Until SCOTUS rules that parallel construction is a constitutional violation, the FBI is free to track everyone and build cases from illegal data.

https://en.wikipedia.org/wiki/Parallel_construction

well, once they do, kohberger and who knows how many others will be let loose on the public. sets up a hell of a bargaining chip for the feds to prevent it going to the supreme court.

also makes you wonder if any of this would happen if the usage and post trial application of the death penalty were higher. less of a bargaining chip.

We told them to find probable cause, so they found a way to mine it.
Unfortunately, “SCOTUS previously declared this unconstitutional” doesn’t have quite the same sense of finality it used to these days.
“It’s ok if our guy does it.”

-SCOTUS majority

It's really more of just polite suggestion these days, sadly. Except any time they vote against legalized abortion or minority issues. Then the rulings are rigidly enforced.
Legalized abortion needs to be a law, like the democrats promised for decades but never delivered. When the court invents rights then the court can just revoke it. Can't if it's a law.
Abortion was kept legal by not having laws prohibiting it. That’s how laws work.

Also the law doesn’t stop republicans much these days.

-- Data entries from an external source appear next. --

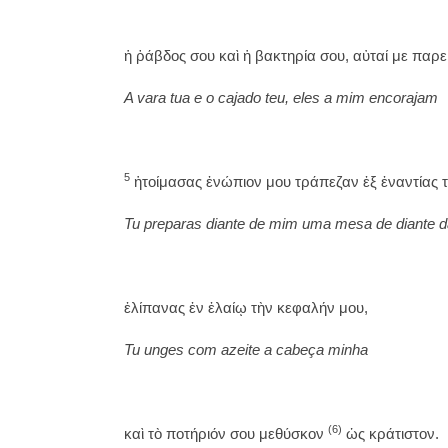
ἡ ῥάβδος σου καὶ ἡ βακτηρία σου, αὐταί με παρ
A vara tua e o cajado teu, eles a mim encorajam
5
ἡτοίμασας ἐνώπιον μου τράπεζαν ἐξ ἐναντίας 
Tu preparas diante de mim uma mesa de diante d
ἐλίπανας ἐν ἐλαίῳ τὴν κεφαλήν μου,
Tu unges com azeite a cabeça minha
(6)
καὶ τὸ ποτήριόν σου μεθύσκον
ὡς κράτιστον.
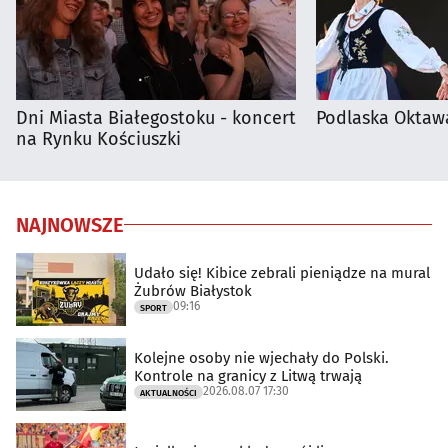
Dni Miasta Białegostoku - koncert
Podlaska Oktaw
na Rynku Kościuszki
NAJNOWSZE
Udało się! Kibice zebrali pieniądze na mural
Żubrów Białystok
09:16
SPORT
Kolejne osoby nie wjechały do Polski.
Kontrole na granicy z Litwą trwają
2026.08.07 17:30
AKTUALNOŚCI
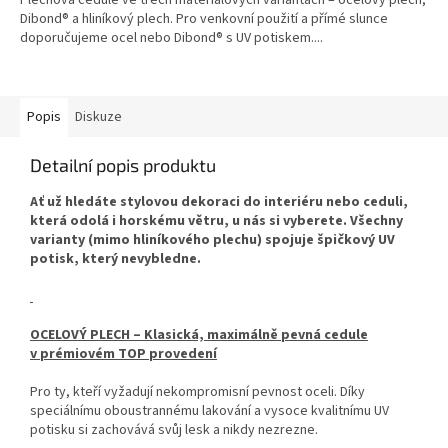
Plechová cedule ve třech materiálových variantách – ocelový plech,
Dibond® a hliníkový plech. Pro venkovní použití a přímé slunce
doporučujeme ocel nebo Dibond® s UV potiskem....
Popis
Diskuze
Detailní popis produktu
Ať už hledáte stylovou dekoraci do interiéru nebo ceduli,
která odolá i horskému větru, u nás si vyberete. Všechny
varianty (mimo hliníkového plechu) spojuje špičkový UV
potisk, který nevybledne.
OCELOVÝ PLECH – Klasická, maximálně pevná cedule
v prémiovém TOP provedení
Pro ty, kteří vyžadují nekompromisní pevnost oceli. Díky
speciálnímu oboustrannému lakování a vysoce kvalitnímu UV
potisku si zachovává svůj lesk a nikdy nezrezne.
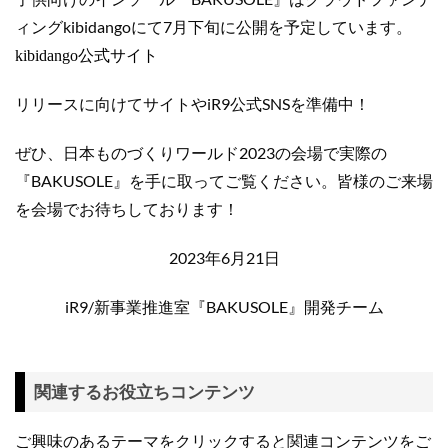
ィングkibidangoにて7月下旬に公開を予定しています。
kibidango公式サイト
リリースに向けてサイトやiR9公式SNSを準備中！
ぜひ、日本ものづくりワールド2023の会場で実際の
『BAKUSOLE』を手に取ってご覧ください。皆様のご来場
を会場でお待ちしております！
2023年6月21日
iR9/新事業推進室『BAKUSOLE』開発チーム
関連するお役立ちコンテンツ
ご興味のあるテーマをクリックすると関連コンテンツをご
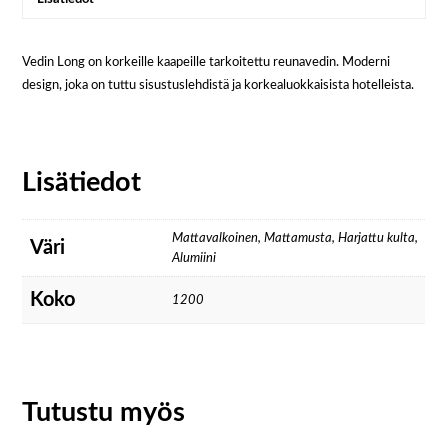
Vedin Long on korkeille kaapeille tarkoitettu reunavedin. Moderni
design, joka on tuttu sisustuslehdistä ja korkealuokkaisista hotelleista.
Lisätiedot
Mattavalkoinen, Mattamusta, Harjattu kulta,
Väri
Alumiini
Koko
1200
Tutustu myös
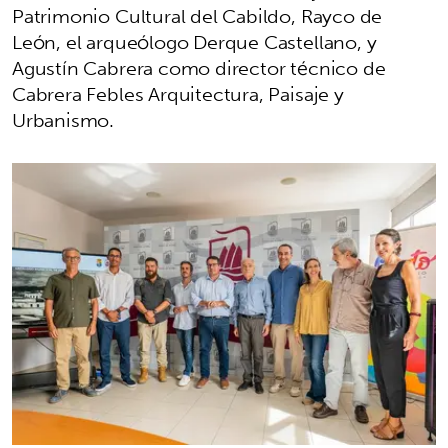
Patrimonio Cultural del Cabildo, Rayco de
León, el arqueólogo Derque Castellano, y
Agustín Cabrera como director técnico de
Cabrera Febles Arquitectura, Paisaje y
Urbanismo.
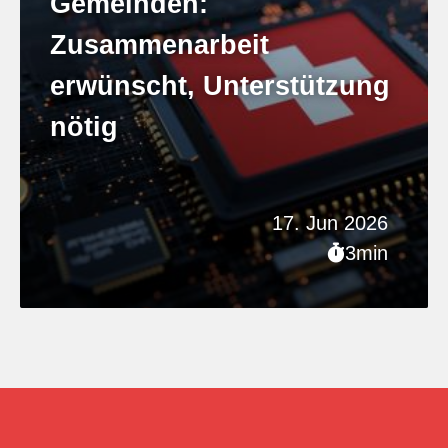
Gemeinden:
Zusammenarbeit
erwünscht, Unterstützung
nötig
17. Jun 2026
3min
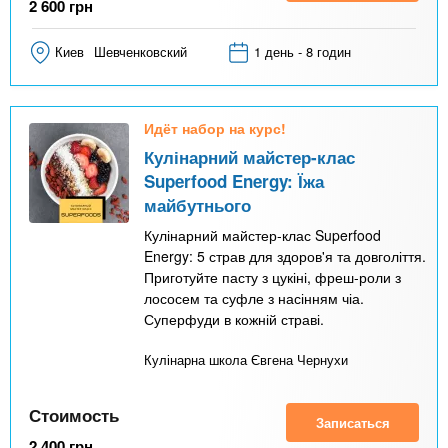
2 600
грн
Киев
Шевченковский
1 день - 8 годин
Идёт набор на курс!
Кулінарний майстер-клас
Superfood Energy: Їжа
майбутнього
Кулінарний майстер-клас Superfood
Energy: 5 страв для здоров'я та довголіття.
Приготуйте пасту з цукіні, фреш-роли з
лососем та суфле з насінням чіа.
Суперфуди в кожній страві.
Кулінарна школа Євгена Чернухи
Стоимость
Записаться
2 400
грн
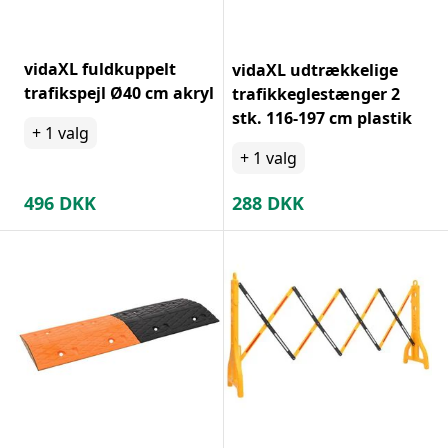
vidaXL fuldkuppelt
vidaXL udtrækkelige
trafikspejl Ø40 cm akryl
trafikkeglestænger 2
stk. 116-197 cm plastik
+
1
valg
+
1
valg
496
DKK
288
DKK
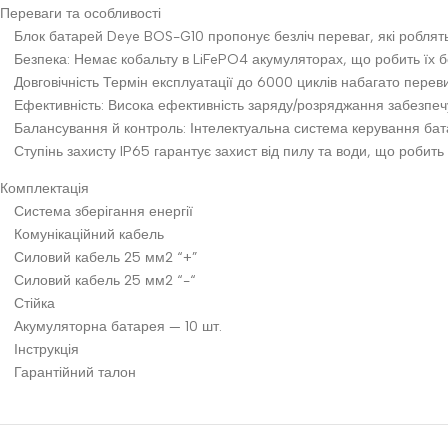
Переваги та особливості
Блок батарей Deye BOS-G10 пропонує безліч переваг, які роблят
Безпека: Немає кобальту в LiFePO4 акумуляторах, що робить їх б
Довговічність Термін експлуатації до 6000 циклів набагато пере
Ефективність: Висока ефективність заряду/розряджання забезпеч
Балансування й контроль: Інтелектуальна система керування ба
Ступінь захисту IP65 гарантує захист від пилу та води, що робит
Комплектація
Система зберігання енергії
Комунікаційний кабель
Силовий кабель 25 мм2 “+”
Силовий кабель 25 мм2 “-“
Стійка
Акумуляторна батарея — 10 шт.
Інструкція
Гарантійний талон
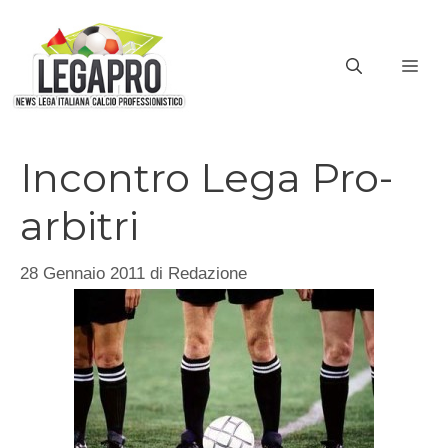
Vai
al
ME
contenuto
Incontro Lega Pro-
arbitri
28 Gennaio 2011
di
Redazione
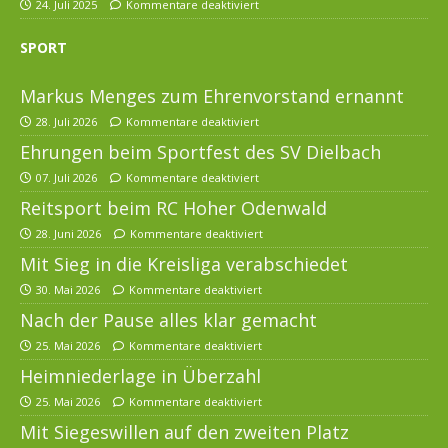
24. Juli 2025
Kommentare deaktiviert
SPORT
Markus Menges zum Ehrenvorstand ernannt
28. Juli 2026
Kommentare deaktiviert
Ehrungen beim Sportfest des SV Dielbach
07. Juli 2026
Kommentare deaktiviert
Reitsport beim RC Hoher Odenwald
28. Juni 2026
Kommentare deaktiviert
Mit Sieg in die Kreisliga verabschiedet
30. Mai 2026
Kommentare deaktiviert
Nach der Pause alles klar gemacht
25. Mai 2026
Kommentare deaktiviert
Heimniederlage in Überzahl
25. Mai 2026
Kommentare deaktiviert
Mit Siegeswillen auf den zweiten Platz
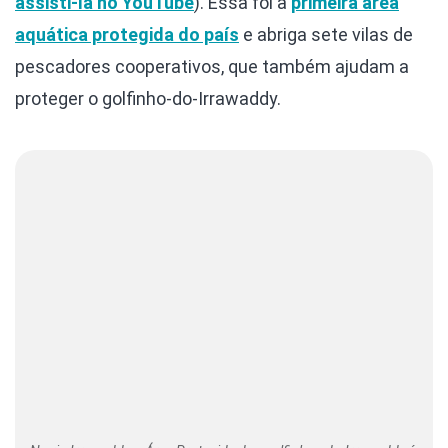
assisti-la no YouTube
). Essa foi a
primeira área
aquática protegida do país
e abriga sete vilas de
pescadores cooperativos, que também ajudam a
proteger o golfinho-do-Irrawaddy.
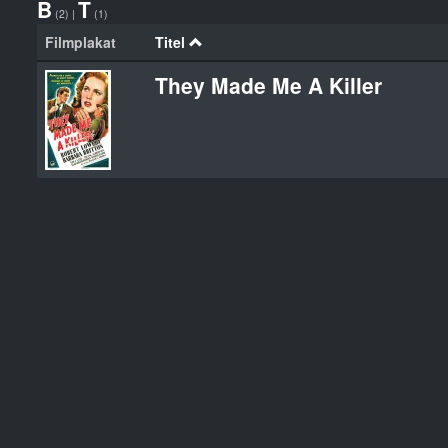
B
T
(2)
|
(1)
Filmplakat
Titel
They Made Me A Killer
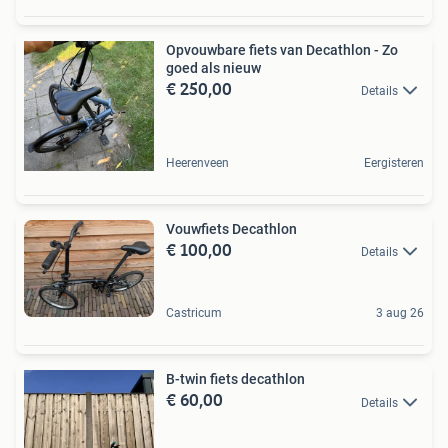
Opvouwbare fiets van Decathlon - Zo
goed als nieuw
€ 250,00
Details
Heerenveen
Eergisteren
Vouwfiets Decathlon
€ 100,00
Details
Castricum
3 aug 26
B-twin fiets decathlon
€ 60,00
Details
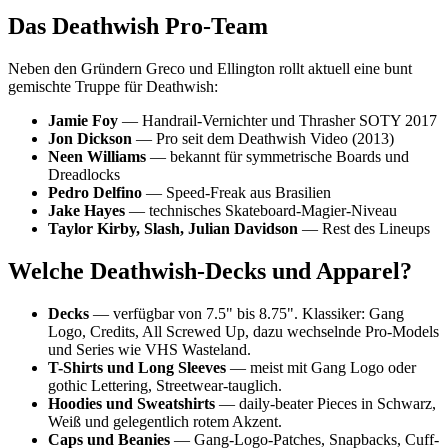
Das Deathwish Pro-Team
Neben den Gründern Greco und Ellington rollt aktuell eine bunt
gemischte Truppe für Deathwish:
Jamie Foy
— Handrail-Vernichter und Thrasher SOTY 2017
Jon Dickson
— Pro seit dem Deathwish Video (2013)
Neen Williams
— bekannt für symmetrische Boards und
Dreadlocks
Pedro Delfino
— Speed-Freak aus Brasilien
Jake Hayes
— technisches Skateboard-Magier-Niveau
Taylor Kirby, Slash, Julian Davidson
— Rest des Lineups
Welche Deathwish-Decks und Apparel?
Decks
— verfügbar von 7.5" bis 8.75". Klassiker: Gang
Logo, Credits, All Screwed Up, dazu wechselnde Pro-Models
und Series wie VHS Wasteland.
T-Shirts und Long Sleeves
— meist mit Gang Logo oder
gothic Lettering, Streetwear-tauglich.
Hoodies und Sweatshirts
— daily-beater Pieces in Schwarz,
Weiß und gelegentlich rotem Akzent.
Caps und Beanies
— Gang-Logo-Patches, Snapbacks, Cuff-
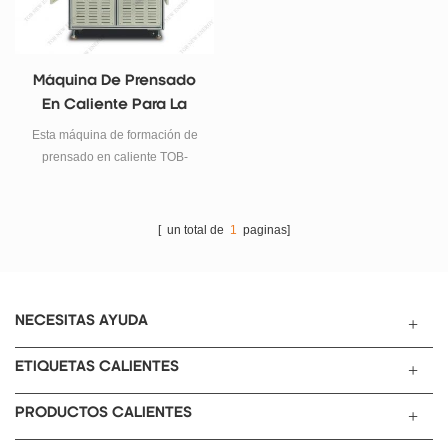
Máquina De Prensado
En Caliente Para La
Formación De Células
Esta máquina de formación de
En Bolsas De Litio
prensado en caliente TOB-
L16CH-5V6A se utiliza
principalmente para la formación
de celdas de bolsas de iones de
[ un total de
1
paginas]
litio en estado de prensado en
caliente.
NECESITAS AYUDA
ETIQUETAS CALIENTES
PRODUCTOS CALIENTES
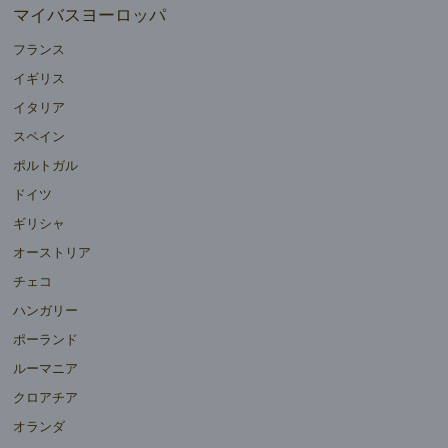
マイバスヨーロッパ
フランス
イギリス
イタリア
スペイン
ポルトガル
ドイツ
ギリシャ
オーストリア
チェコ
ハンガリー
ポーランド
ルーマニア
クロアチア
オランダ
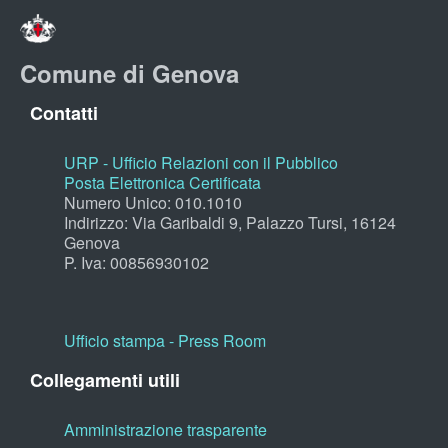
Comune di Genova
Contatti
URP - Ufficio Relazioni con il Pubblico
Posta Elettronica Certificata
Numero Unico: 010.1010
Indirizzo: Via Garibaldi 9, Palazzo Tursi, 16124
Genova
P. Iva: 00856930102
Ufficio stampa - Press Room
Collegamenti utili
Amministrazione trasparente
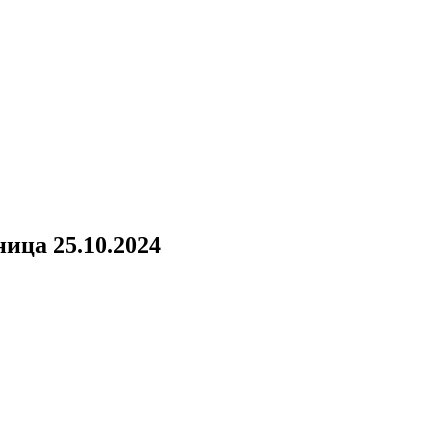
ица 25.10.2024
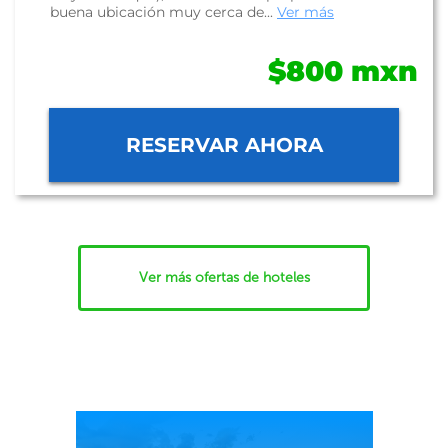
buena ubicación muy cerca de...
Ver más
$800 mxn
RESERVAR AHORA
Ver más ofertas de hoteles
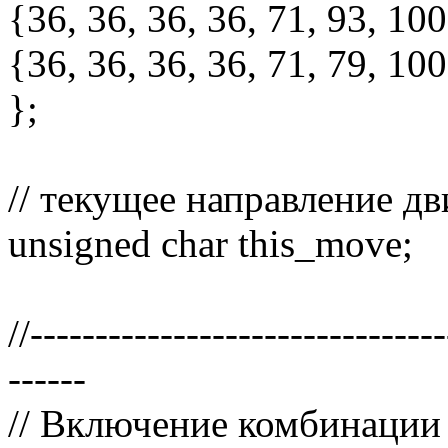
{36, 36, 36, 36, 71, 93, 100
{36, 36, 36, 36, 71, 79, 100
};
// текущее направление д
unsigned char this_move;
//-------------------------------
------
// Включение комбинации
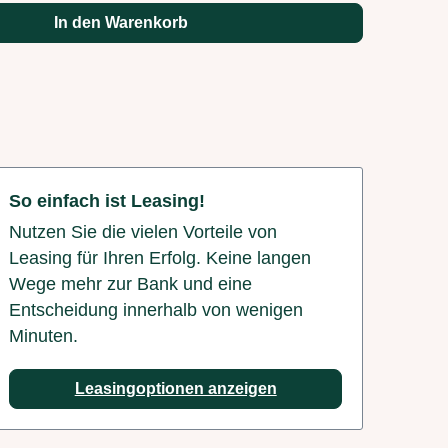
In den Warenkorb
So einfach ist Leasing!
Nutzen Sie die vielen Vorteile von
Leasing für Ihren Erfolg. Keine langen
Wege mehr zur Bank und eine
Entscheidung innerhalb von wenigen
Minuten.
Leasingoptionen anzeigen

This is not true. Many laws banning abortion remained on the books, and the current dystopian bounty hunting system that Texas has was designed to evade Roe v Wade.

This is because Roe decided that a woman has a constitutional right to privacy from her state government while she is pregnant, and that the state's natural interest in the pregnancy only allows them to ban abortion in the third trimester.

Casey was not as unanimous of a ruling, but the assenting opinions made it clearer that a woman's right to an abortion before the point of fetal viability was an extension of her own absolute right to her body.

I firmly believe that the right to an abortion is and has always been granted by the wording of the Constitution, but I also think that the issue is too important for Congress to leave it to jokers like Thomas and Alito.

Courts absolutely can nullify laws. That's one of the major purposes of the SCOTUS. And you think this SCOTUS would hesitate to just declare such a law unconstitutional?
Of course the courts can but in practice never do. The 2A community has been dealing with the courts reticence to deal with patently unconstitutional laws for the last 100 years.
SCOTUS literally just de-fanged the Voting Rights Act, specifically the part protecting minority representative districts.

That's why we recently saw every red state pass new congressional district maps which split up minority representative districts and combine the pieces with deep red rural districts.

Yes and your suggestion otherwise betrays your ill informed idea of how this current court has ruled.

They were practically hand picked to oppose the case law of the two pro-abortion decisions. Their other opinions are broadly _judicially_ conservative which means exactly what you're asking, a hesitancy to nullify laws.

Their opposition to the abortion rulings is largely formed out of a hesitancy to act as pseudo-legilatures. They would not overturn a law that was passed by the government unless it was blatantly unconditional.

I thought a lot of rules and norms would be codified into law after 2020.
Whenever an issue is settled they can't use it to ask for donations. As long as the problem lasts forever they can make money from it. The goal of an organization is that which brings in the money.
That's frankly ridiculous.

Obviously you can just come up with another new issue, make it a hot one, and then gather donations on it.

Abortion itself is one such example of this happening in recent history.

Scotus rulings (and the constitution itself) haven't been worth the paper they are written on since long before anyone on this site was born.
No, the court ruled that people have a reasonable expectation of privacy in their cell phone records. You're going to get to some weird and inoperative places if you try to generalize from jurisprudence like this. You do not generally have an established right to move without being observed in the US; the very fact that you're required to keep a clearly visible tracking device on your car or motorcycle shows that.
Regardless of the legal status if the data exists it will inevitably be misused.
The current SCOTUS likely doesn't care about that.

Fascism is coming, and we're the slowly boiling frogs.